The fact is we don’t have a choice any more. Rejecting science means rejecting progress. Rejecting progress means rejecting civilization. Rejecting civilization means rejecting everything that makes us human. And it’s this rejection that is the great threat to America today. America is losing its lead in science, as Tyson noted, to East Asia, to Europe, and even to Brazil, because Americans no longer value what made our country great.
Tyson gave his audience real reasons to fear, then pulled the rug out. When politicians attack you, no matter who you are, you must counter-attack, or you get rolled. You may not expect a kind of Spanish Inquisition but you must always be ready to stand against it. Gays finally did this. Blacks finally did this. Women have done this, now and then. Because they have done this the arc of history for them moves toward progress.

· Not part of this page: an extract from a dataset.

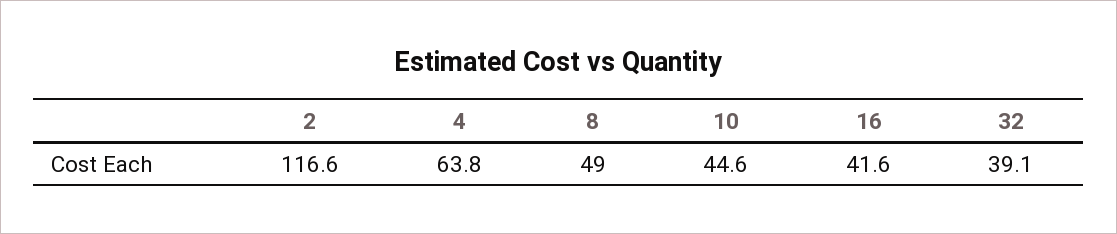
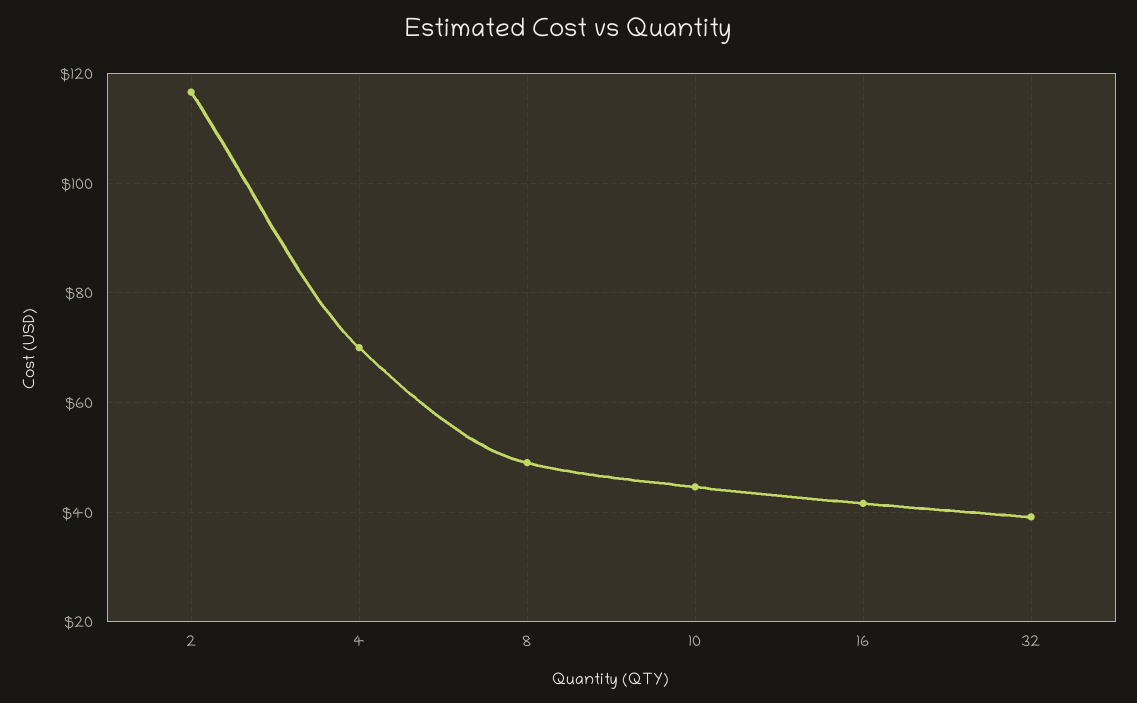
4: 63.8 -> 70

Well, they’re not funny. The men and women who would ban evolution, who would reject discovery, are not funny. They are in deadly earnest. And we must be in deadly earnest against them, or we will be rolled by them – we are being rolled by them – to eventually become like Baghdad.
In the first great battle of the 2016 campaign, Neil deGrasse Tyson blinked. The way is now open for a Republican to do his damnedest to destroy America, and that’s pretty damned damned. Dammit.